What is expected: Can you copy out each item below word for word, leaving out the pictures?

-- start Data in this exercise --

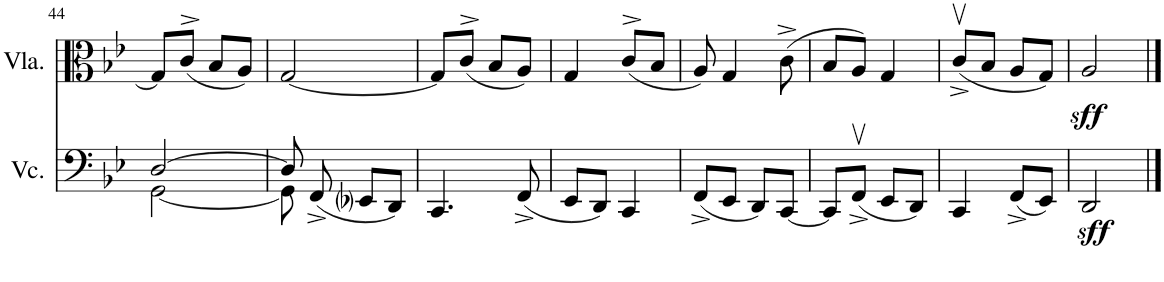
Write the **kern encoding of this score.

**kern	**dynam	**kern	**dynam
*part2	*part2	*part1	*part1
*staff2	*staff2	*staff1	*staff1
*I"Violoncello	*	*I"Viola	*
*I'Vc.	*	*I'Vla.	*
!!LO:PB:g=z
*clefF4	*	*clefC3	*
*k[b-e-]	*	*k[b-e-]	*
*M2/4	*	*M2/4	*
=44	=44	=44	=44
*^	*	*	*
[2GG\	[2D/	.	8G/L]	.
.	.	.	(8c^>/J	.
.	.	.	8B-/L	.
.	.	.	8A/J)	.
=45	=45	=45	=45	=45
8GG\]	8D/]	.	[2G/	.
(8FF^/	4.ryy	.	.	.
8EE-i/L	.	.	.	.
8DD/J)	.	.	.	.
*v	*v	*	*	*
=46	=46	=46	=46
4.CC/	.	8G/L]	.
.	.	(8c^>/J	.
.	.	8B-/L	.
(8FF^/	.	8A/J)	.
=47	=47	=47	=47
8EE-/L	.	4G/	.
8DD/J)	.	.	.
4CC/	.	(8c^>/L	.
.	.	8B-/J	.
=48	=48	=48	=48
(8FF^/L	.	8A/)	.
8EE-/J	.	4G/	.
8DD/L)	.	.	.
[8CC/J	.	(8c^>\	.
=49	=49	=49	=49
8CC/L]	.	8B-/L	.
(8FFv^/J	.	8A/J)	.
8EE-/L	.	4G/	.
8DD/J)	.	.	.
=50	=50	=50	=50
4CC/	.	(8cv^/L	.
.	.	8B-/J	.
(8FF^/L	.	8A/L	.
8EE-/J)	.	8G/J)	.
=51	=51	=51	=51
!	!LO:DY:b	!	!LO:DY:b
2DD/	other-dynamics	2A/	other-dynamics
==	==	==	==
*-	*-	*-	*-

-- end Data in this exercise --

Task result:
Write the **kern encoding of this score.

**kern	**dynam	**kern	**dynam
*part2	*part2	*part1	*part1
*staff2	*staff2	*staff1	*staff1
*I"Violoncello	*	*I"Viola	*
*I'Vc.	*	*I'Vla.	*
!!LO:PB:g=z
*clefF4	*	*clefC3	*
*k[b-e-]	*	*k[b-e-]	*
*M2/4	*	*M2/4	*
=44	=44	=44	=44
*^	*	*	*
[2GG\	[2D/	.	8G/L]	.
.	.	.	(8c^>/J	.
.	.	.	8B-/L	.
.	.	.	8A/J)	.
=45	=45	=45	=45	=45
8GG\]	8D/]	.	[2G/	.
(8FF^/	4.ryy	.	.	.
8EE-i/L	.	.	.	.
8DD/J)	.	.	.	.
*v	*v	*	*	*
=46	=46	=46	=46
4.CC/	.	8G/L]	.
.	.	(8c^>/J	.
.	.	8B-/L	.
(8FF^/	.	8A/J)	.
=47	=47	=47	=47
8EE-/L	.	4G/	.
8DD/J)	.	.	.
4CC/	.	(8c^>/L	.
.	.	8B-/J	.
=48	=48	=48	=48
(8FF^/L	.	8A/)	.
8EE-/J	.	4G/	.
8DD/L)	.	.	.
[8CC/J	.	(8c^>\	.
=49	=49	=49	=49
8CC/L]	.	8B-/L	.
(8FFv^/J	.	8A/J)	.
8EE-/L	.	4G/	.
8DD/J)	.	.	.
=50	=50	=50	=50
4CC/	.	(8cv^/L	.
.	.	8B-/J	.
(8FF^/L	.	8A/L	.
8EE-/J)	.	8G/J)	.
=51	=51	=51	=51
!	!LO:DY:b	!	!LO:DY:b
2DD/	other-dynamics	2A/	other-dynamics
==	==	==	==
*-	*-	*-	*-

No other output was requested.